Com a nova remessa, o total de vacinas enviadas pelo Ministério da Saúde nos primeiros meses de 2026 chega a 6,3 milhões de doses, assegurando estoque suficiente em todo o território nacional.
As vacinas disponibilizadas pelo Sistema Único de Saúde (SUS) estão atualizadas para as cepas em circulação e seguem sendo recomendadas, prioritariamente, para os grupos mais vulneráveis. Segundo o Ministério da Saúde, a imunização continua sendo a principal estratégia para evitar casos graves, internações e mortes pela doença.
A pasta informou ainda que mantém quantitativo suficiente em estoque para atender todo o país. A logística de distribuição até as unidades de saúde é de responsabilidade dos estados e municípios, que também gerenciam o armazenamento, validade e aplicação das doses.
O envio das vacinas ocorre por meio de um sistema automático, que considera critérios como o tamanho da população-alvo e o número de doses já aplicadas. Em casos de necessidade, estados podem solicitar quantitativos adicionais ao Ministério.
Envio regular reforça cobertura vacinal
Entre janeiro e março deste ano, já haviam sido distribuídas 4,1 milhões de doses, das quais cerca de 2 milhões foram aplicadas. Nesse período, a Bahia recebeu 223,5 mil doses.
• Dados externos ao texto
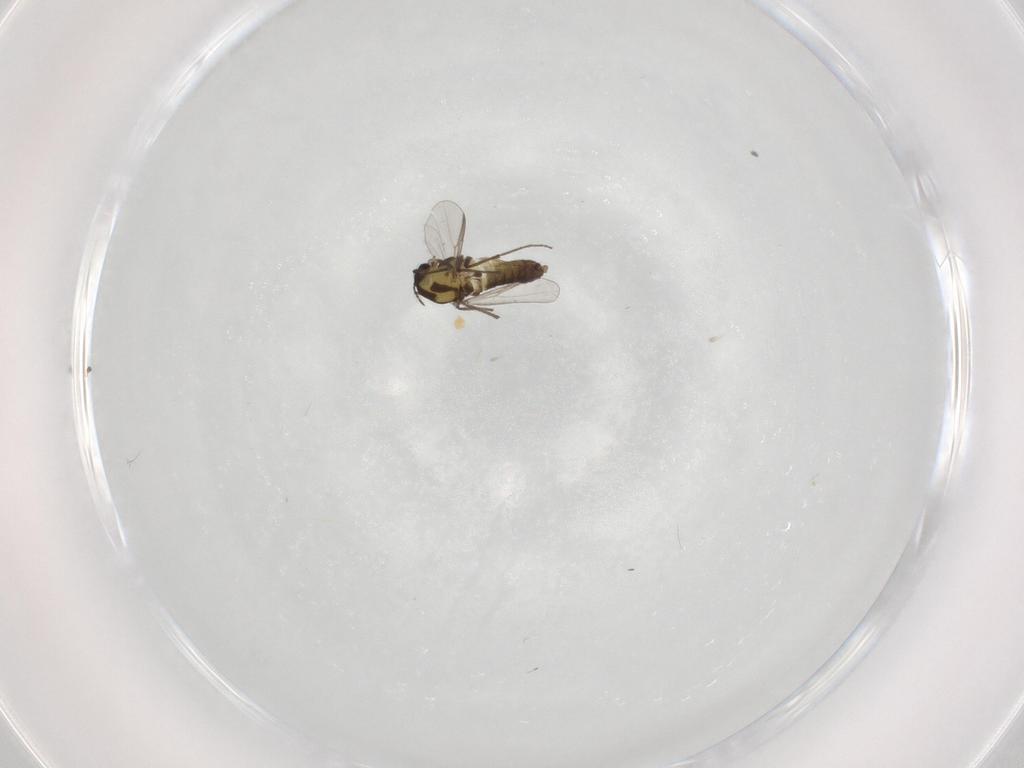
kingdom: Animalia
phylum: Arthropoda
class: Insecta
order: Diptera
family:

A nova remessa reforça a estratégia de ampliação da cobertura vacinal, com abastecimento contínuo para atender crianças, adultos e públicos prioritários em todo o país.
Quem deve se vacinar
O esquema de vacinação contra a covid-19 no Brasil segue diretrizes atualizadas, com foco na proteção dos grupos de maior risco:
Idosos (60 anos ou mais): duas doses com intervalo de seis meses;
Gestantes: uma dose por gestação, respeitando intervalo mínimo de seis meses desde a última aplicação;
Crianças de 6 meses a menores de 5 anos: duas ou três doses, conforme o imunizante;
Pessoas imunocomprometidas: três doses iniciais e reforços periódicos a cada seis meses;
População geral (5 a 59 anos): uma dose para quem ainda não foi vacinado.
A estratégia também inclui grupos prioritários, como profissionais de saúde, pessoas com comorbidades, pessoas com deficiência, povos indígenas, comunidades quilombolas e ribeirinhas, além de pessoas privadas de liberdade, em situação de rua e trabalhadores dos Correios.
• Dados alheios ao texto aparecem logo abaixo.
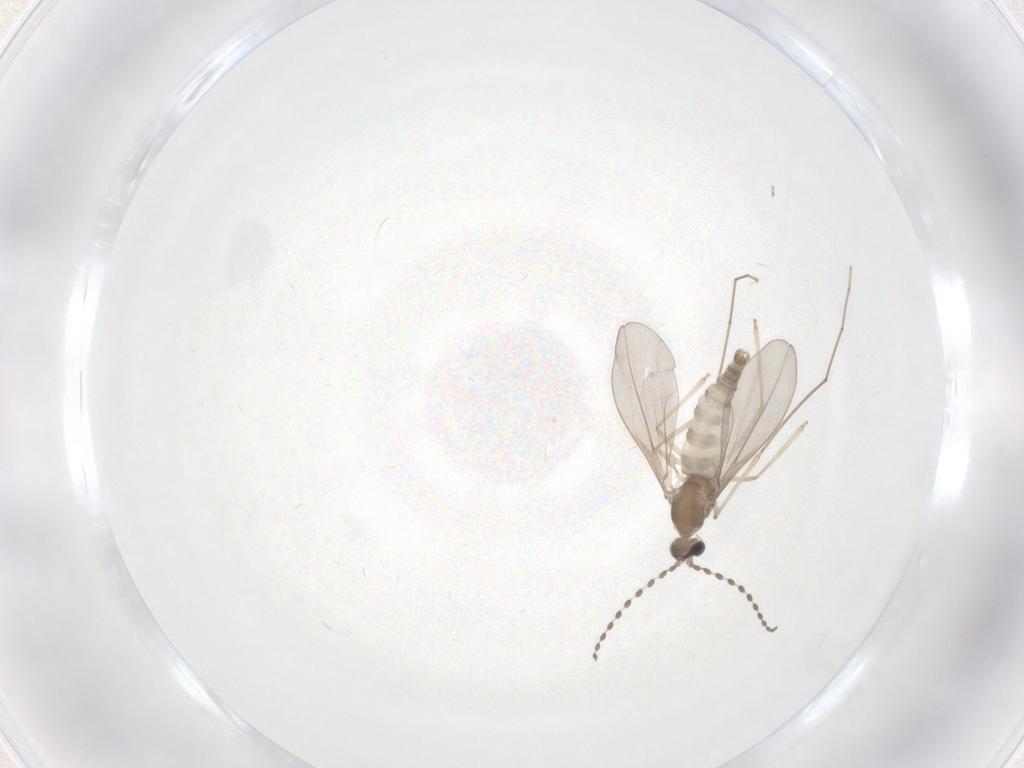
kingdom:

A recomendação é que a população procure a unidade de saúde mais próxima para verificar a situação vacinal e manter o esquema atualizado.
Dados da covid-19 em 2026
Até 11 de abril deste ano, o país registrou 62.586 casos de síndrome gripal associados à covid-19. Também foram contabilizados 30.871 casos de síndrome respiratória aguda grave (SRAG), sendo 1.456 confirmados para a doença, com 188 mortes.
Diante do cenário, autoridades reforçam a importância da vacinação como principal medida de proteção, destacando a segurança e eficácia dos imunizantes ofertados gratuitamente pelo SUS.